Reproduce the following lines word for word, starting at the first line and stopping after the line that contains "de Los Cabos, a".

THE INPUT below:

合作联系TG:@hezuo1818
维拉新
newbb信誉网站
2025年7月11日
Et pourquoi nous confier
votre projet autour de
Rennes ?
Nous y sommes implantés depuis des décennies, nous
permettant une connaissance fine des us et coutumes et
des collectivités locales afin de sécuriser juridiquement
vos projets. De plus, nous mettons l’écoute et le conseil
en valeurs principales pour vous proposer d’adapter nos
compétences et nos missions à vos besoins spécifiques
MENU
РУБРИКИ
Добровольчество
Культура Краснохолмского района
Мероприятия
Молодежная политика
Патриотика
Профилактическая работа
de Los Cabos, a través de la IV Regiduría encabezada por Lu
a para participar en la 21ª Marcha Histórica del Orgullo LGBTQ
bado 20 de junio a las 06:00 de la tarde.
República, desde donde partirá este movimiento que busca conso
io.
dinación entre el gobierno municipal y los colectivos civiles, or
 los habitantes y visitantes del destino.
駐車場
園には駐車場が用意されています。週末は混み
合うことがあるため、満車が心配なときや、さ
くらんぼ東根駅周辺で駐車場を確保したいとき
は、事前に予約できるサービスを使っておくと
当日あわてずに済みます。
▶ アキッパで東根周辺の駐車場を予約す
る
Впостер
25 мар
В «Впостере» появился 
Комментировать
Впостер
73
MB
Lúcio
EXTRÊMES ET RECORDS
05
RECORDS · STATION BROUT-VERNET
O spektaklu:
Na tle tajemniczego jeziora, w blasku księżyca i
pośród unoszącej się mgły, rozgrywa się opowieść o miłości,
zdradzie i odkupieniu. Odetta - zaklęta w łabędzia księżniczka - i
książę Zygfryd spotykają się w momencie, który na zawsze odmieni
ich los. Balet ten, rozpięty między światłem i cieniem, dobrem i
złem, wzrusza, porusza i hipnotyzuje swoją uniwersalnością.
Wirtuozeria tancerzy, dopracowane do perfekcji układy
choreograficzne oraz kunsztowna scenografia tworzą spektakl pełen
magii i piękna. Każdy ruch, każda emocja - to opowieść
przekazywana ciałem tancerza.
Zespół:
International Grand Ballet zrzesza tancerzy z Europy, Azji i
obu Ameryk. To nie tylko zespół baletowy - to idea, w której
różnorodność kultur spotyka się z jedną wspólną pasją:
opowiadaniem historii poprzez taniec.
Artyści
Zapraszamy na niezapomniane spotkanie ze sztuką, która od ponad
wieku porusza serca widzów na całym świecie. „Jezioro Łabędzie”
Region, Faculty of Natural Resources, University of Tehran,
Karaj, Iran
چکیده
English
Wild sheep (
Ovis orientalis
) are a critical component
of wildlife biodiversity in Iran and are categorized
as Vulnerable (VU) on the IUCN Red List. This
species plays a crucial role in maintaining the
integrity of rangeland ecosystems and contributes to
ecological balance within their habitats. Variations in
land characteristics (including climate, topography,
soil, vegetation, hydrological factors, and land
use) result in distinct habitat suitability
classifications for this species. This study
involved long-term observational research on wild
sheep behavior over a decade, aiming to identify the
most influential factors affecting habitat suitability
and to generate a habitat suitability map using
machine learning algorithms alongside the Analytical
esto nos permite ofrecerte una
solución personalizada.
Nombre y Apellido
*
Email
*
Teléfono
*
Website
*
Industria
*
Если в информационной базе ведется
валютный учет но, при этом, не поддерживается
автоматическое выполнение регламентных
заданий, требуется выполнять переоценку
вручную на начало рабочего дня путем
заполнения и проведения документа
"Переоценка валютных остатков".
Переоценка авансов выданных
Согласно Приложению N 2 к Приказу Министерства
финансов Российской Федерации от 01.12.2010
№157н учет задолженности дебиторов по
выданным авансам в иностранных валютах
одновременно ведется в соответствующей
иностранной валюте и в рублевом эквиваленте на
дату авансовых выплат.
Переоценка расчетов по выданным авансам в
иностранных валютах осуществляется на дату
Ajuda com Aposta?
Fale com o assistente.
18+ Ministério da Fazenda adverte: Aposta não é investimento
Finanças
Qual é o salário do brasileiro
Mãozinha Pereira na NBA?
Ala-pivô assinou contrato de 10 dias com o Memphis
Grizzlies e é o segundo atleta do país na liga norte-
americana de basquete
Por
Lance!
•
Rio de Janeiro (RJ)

End of THE INPUT.

- ANSWER FOR THIS EXERCISE
合作联系TG:@hezuo1818
维拉新
newbb信誉网站
2025年7月11日
Et pourquoi nous confier
votre projet autour de
Rennes ?
Nous y sommes implantés depuis des décennies, nous
permettant une connaissance fine des us et coutumes et
des collectivités locales afin de sécuriser juridiquement
vos projets. De plus, nous mettons l’écoute et le conseil
en valeurs principales pour vous proposer d’adapter nos
compétences et nos missions à vos besoins spécifiques
MENU
РУБРИКИ
Добровольчество
Культура Краснохолмского района
Мероприятия
Молодежная политика
Патриотика
Профилактическая работа
de Los Cabos, a través de la IV Regiduría encabezada por Lu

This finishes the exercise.